Alto is a town in Banks and Habersham counties in the U.S. state of Georgia. As of the 2020 census, Alto had a population of 970.
==History==
Alto was so named on account of its (relatively) lofty elevation (1,394 feet above mean sea level). A post office called Alto has been in operation since 1879. The town incorporated in 1895.

==Geography==

According to the United States Census Bureau, the town has a total area of 2.9 km2, all land.

==Demographics==

Historical population
| Census | Pop. | Note | %± |
| 1900 | 74 |  | — |
| 1910 | 109 |  | 47.3% |
| 1920 | 168 |  | 54.1% |
| 1930 | 219 |  | 30.4% |
| 1940 | 217 |  | −0.9% |
| 1950 | 302 |  | 39.2% |
| 1960 | 275 |  | −8.9% |
| 1970 | 372 |  | 35.3% |
| 1980 | 618 |  | 66.1% |
| 1990 | 651 |  | 5.3% |
| 2000 | 876 |  | 34.6% |
| 2010 | 1,172 |  | 33.8% |
| 2020 | 970 |  | −17.2% |
U.S. Decennial Census

===Racial and ethnic composition===

Alto town, Georgia – Racial and ethnic composition Note: the US Census treats Hispanic/Latino as an ethnic category. This table excludes Latinos from the racial categories and assigns them to a separate category. Hispanics/Latinos may be of any race.
| Race / Ethnicity (NH = Non-Hispanic) | Pop 2000 | Pop 2010 | Pop 2020 | % 2000 | % 2010 | % 2020 |
|---|---|---|---|---|---|---|
| White alone (NH) | 600 | 571 | 473 | 68.49% | 48.72% | 48.76% |
| Black or African American alone (NH) | 25 | 21 | 6 | 2.85% | 1.79% | 0.62% |
| Native American or Alaska Native alone (NH) | 3 | 4 | 2 | 0.34% | 0.34% | 0.21% |
| Asian alone (NH) | 52 | 41 | 51 | 5.94% | 3.50% | 5.26% |
| Native Hawaiian or Pacific Islander alone (NH) | 0 | 0 | 1 | 0.00% | 0.00% | 0.10% |
| Other race alone (NH) | 0 | 0 | 1 | 0.00% | 0.00% | 0.10% |
| Mixed race or Multiracial (NH) | 20 | 24 | 39 | 2.28% | 2.05% | 4.02% |
| Hispanic or Latino (any race) | 176 | 511 | 397 | 20.09% | 43.60% | 40.93% |
| Total | 876 | 1,172 | 970 | 100.00% | 100.00% | 100.00% |

===2020 census===
In the 2020 census, Alto had 1,172 people. The Alto population by county breakdown was as follows: 656 in Habersham County and 516 in Banks County.

===2000 census===
As of the census of 2000, there were 876 people, 304 households, and 227 families residing in the town. The population density was 1,061.2 PD/sqmi. There were 325 housing units at an average density of 393.7 /sqmi. The racial makeup of the town was 79.22% White, 3.08% African American, 0.34% Native American, 5.94% Asian, 9.02% from other races, and 2.40% from two or more races. Hispanic or Latino of any race were 20.09% of the population.
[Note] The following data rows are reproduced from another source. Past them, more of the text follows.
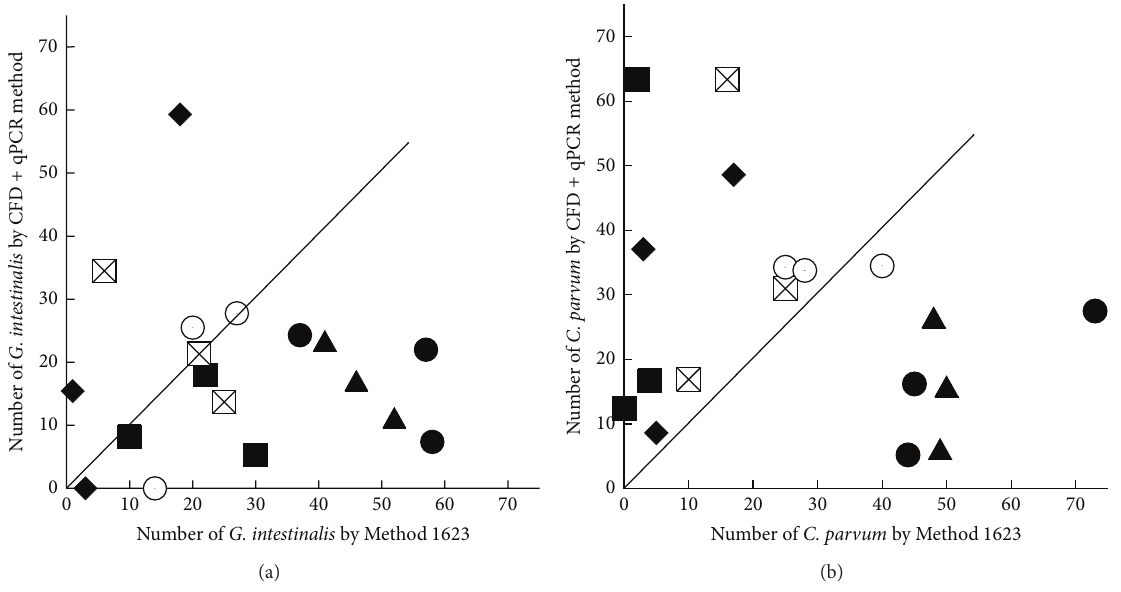
Figure 2: A comparison of split sample analysis at various turbidity amounts by Method 1623 and the CFD + qPCR method for Giardia intestinalis (a) and Cryptosporidium parvum (b). The solid lines represent a 1: 1 correspondence of results. Solid circles: tap water 0.2NTU, open circles: tap water 0.4 NTUs, x-squares: 1.1 to 1.3 NTUs, triangles: 3.8 NTUs, squares: 7.1NTUs, and diamonds: 54 NTUs.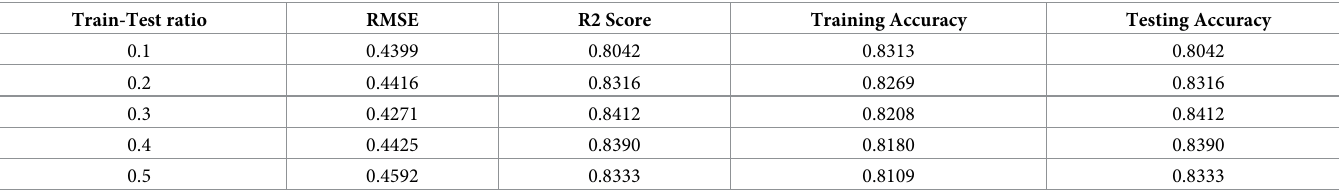
Table 6. Results of linear regression in terms of RMSE and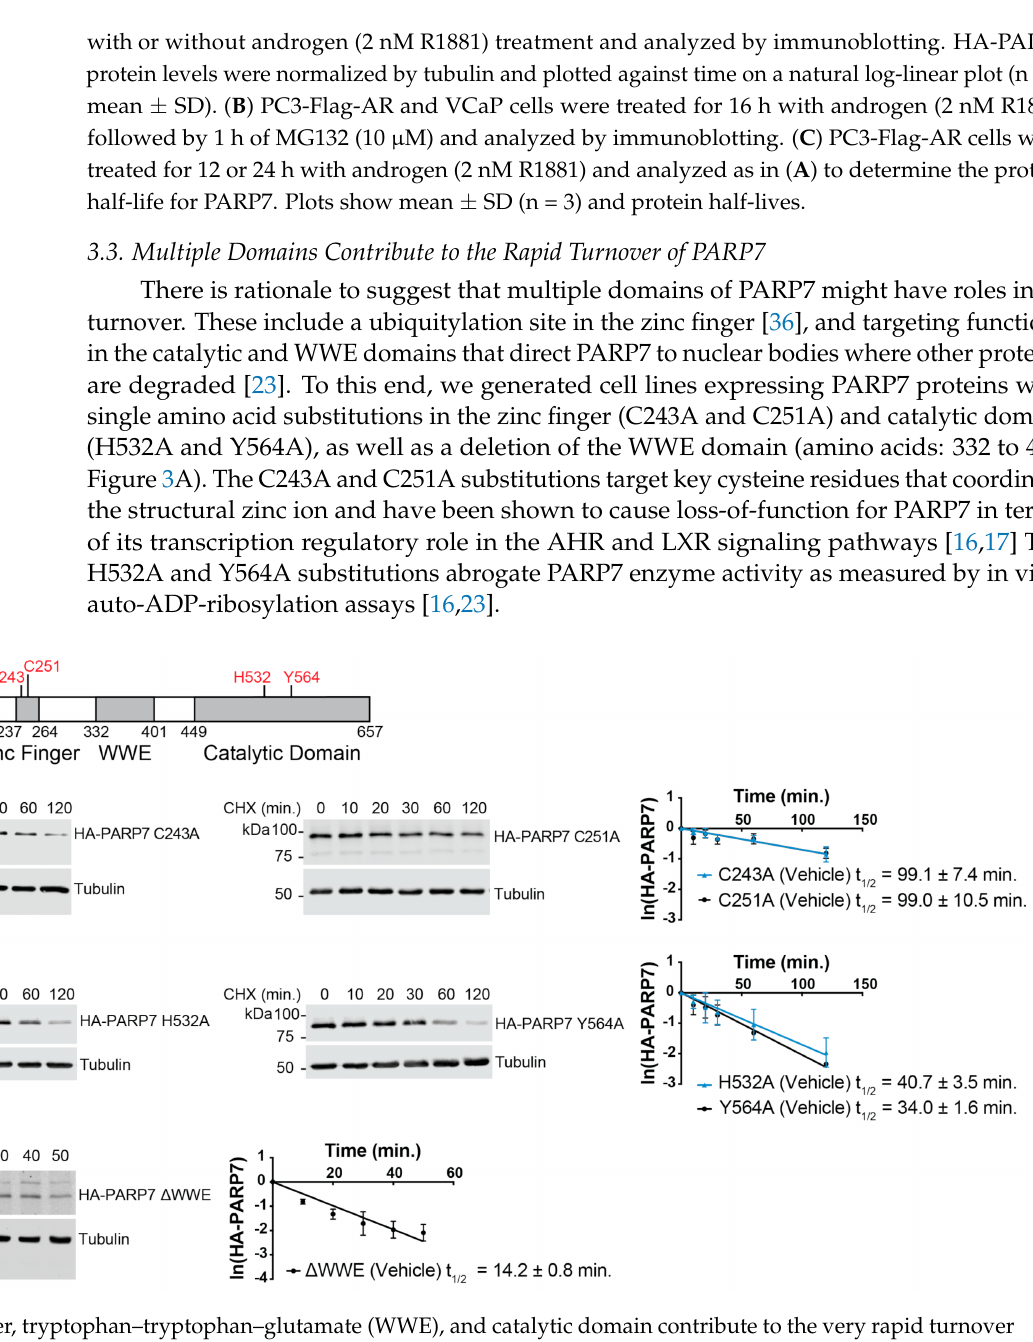
Figure 3. Zinc finger, tryptophan–tryptophan–glutamate (WWE), and catalytic domain contribute to the very rapid turnover properties of PARP7. ( A ) PARP7 protein structure. Point mutants used in the analysis are indicated in red. ( B ) PARP7 zinc finger mutants (C243A or C251A), ( C ) catalytic mutants (H532A or Y564A), or ( D ) WWE deletion mutant ( ∆ WWE) was induced in PC3-Flag-AR cells by doxycycline treatment (2 µ g/mL, 24 h). Cycloheximide (CHX) time course experiments were conducted and analyzed as described in Figure 2A. Plots show mean ± SD (n = 3) and protein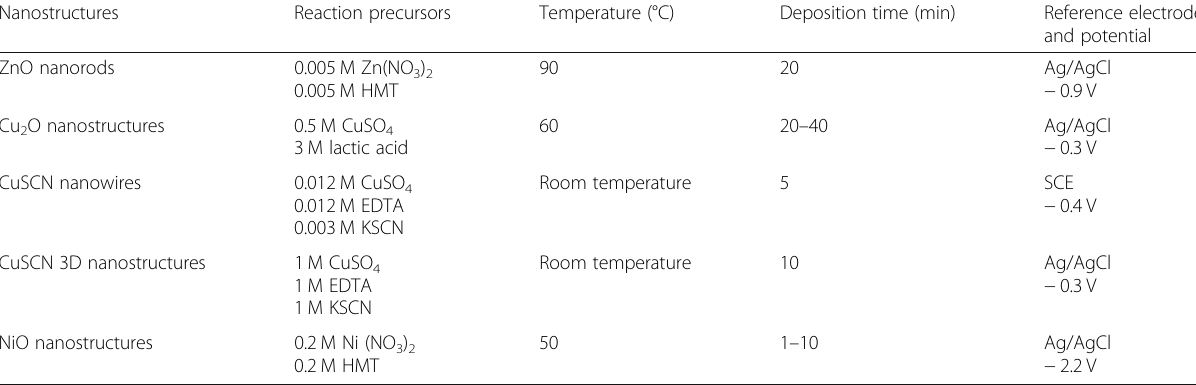
Table 1 Reaction conditions for the fabrication of the nanostructures by electrodeposition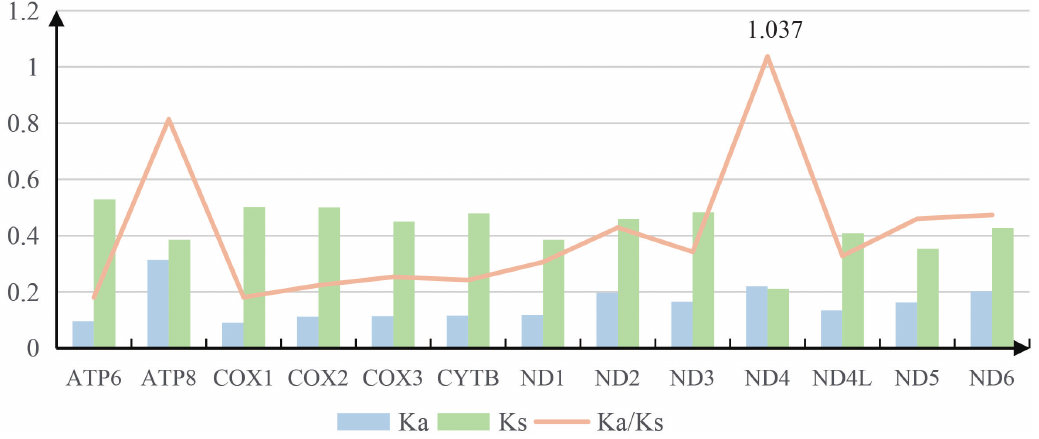
Figure 3. Evolutionary rates of 13 PCGs in between Luperomorpha xanthodera and Luperomorpha hainana . A blue boxes, green boxes, and orange line indicate the non-synonymous substitutions rate (Ka), the synonymous substitutions rate (Ks), and the ratio of the rate of non-synonymous substitutions to the rate of synonymous substitutions (Ka/Ks),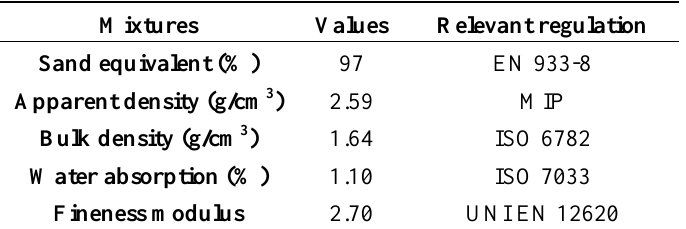
Table 3. Physical characteristics of siliceous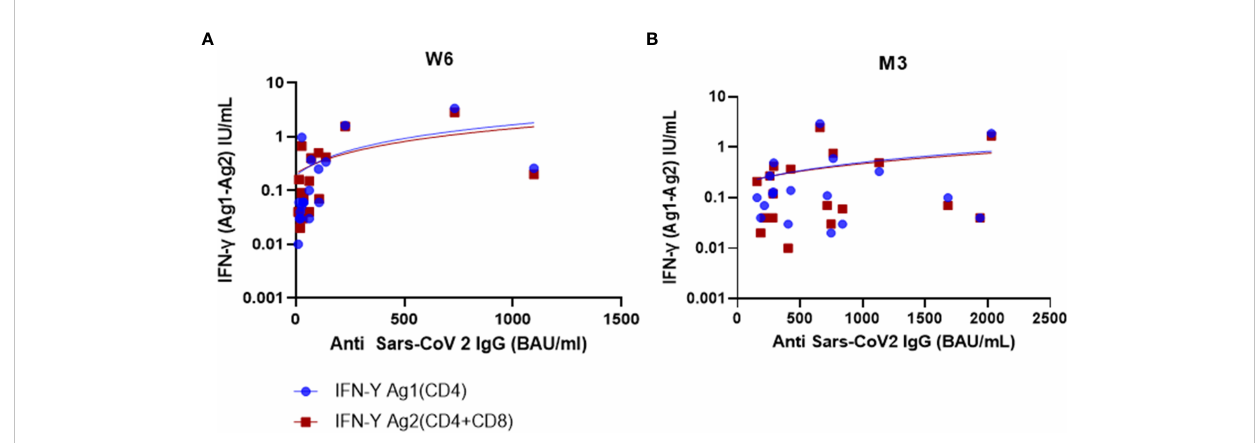
FIGURE 3 Humoral and cellular response correlation at W6 and M3. (A) At W6, there was a strong positive correlation between IFN- g Ag1(CD4) and SARS-CoV- 2 IgG (BAU/mL) ( r =0.73; p<0.001) but a moderate positive correlation between IFN- g Ag2(CD4/CD8) and SARS-CoV-2 IgG ( r =0.63; p=0.004). (B) At M3, there was a weak positive correlation for both IFN- g (Ag1 and Ag2), and SARS-CoV-2 IgG ( r =0.12; p=0.639) ( r =0.27; p=0.284), respectively. Test: Spearman correlation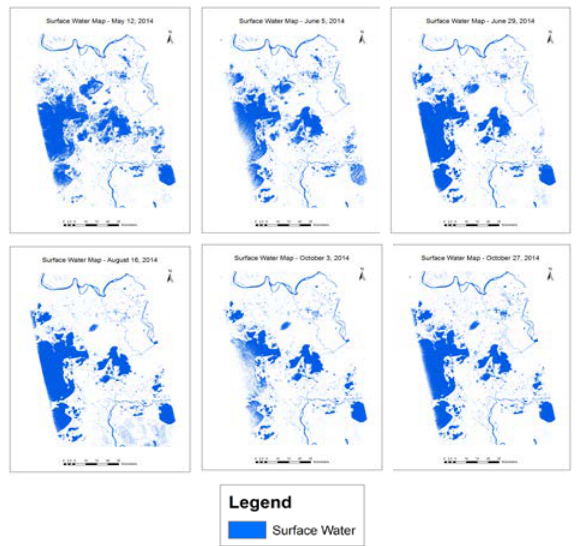
Figure 4. Example surface water product from the PAD for 2014.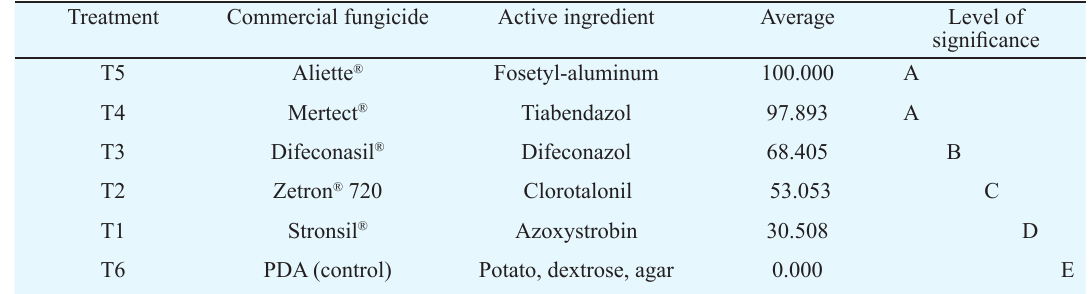
Treatment Commercial fungicide Active ingredient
There were 304 households, out of which 37.5% had children under the age of 18 living with them, 58.2% were married couples living together, 8.9% had a female householder with no husband present, and 25.3% were non-families. 21.7% of all households were made up of individuals, and 6.6% had someone living alone who was 65 years of age or older. The average household size was 2.88 and the average family size was 3.35.

In the town, the population was spread out, with 29.3% under the age of 18, 12.8% from 18 to 24, 32.0% from 25 to 44, 18.5% from 45 to 64, and 7.4% who were 65 years of age or older. The median age was 30 years. For every 100 females there were 106.6 males. For every 100 females age 18 and over, there were 103.0 males.

The median income for a household in the town was $30,750, and the median income for a family was $36,094. Males had a median income of $23,393 versus $18,571 for females. The per capita income for the town was $11,434. Below the poverty line were 15.6% of people, 11.2% of families, 12.2% of those under 18 and 15.6% of those over 64.

==Government and infrastructure==
The government for the town of Alto is housed in a structure with an unusual history. When the new Cornelia Bank was built in nearby Cornelia in the late 1970s, the small building housing the old remote drive-in teller windows was moved to its current location on a lot across Georgia Hwy 441 from the Riegel Textile Mill (now Mt. Vernon Mills) in Alto and converted for office use.

The Georgia Department of Corrections operates the Arrendale State Prison in unincorporated Habersham County, near Alto.

==Education==
The portion in Banks County is in the Banks County School District. Students in that portion are zoned to Banks County High School.

The portion in Habersham County is in the Habersham County School District.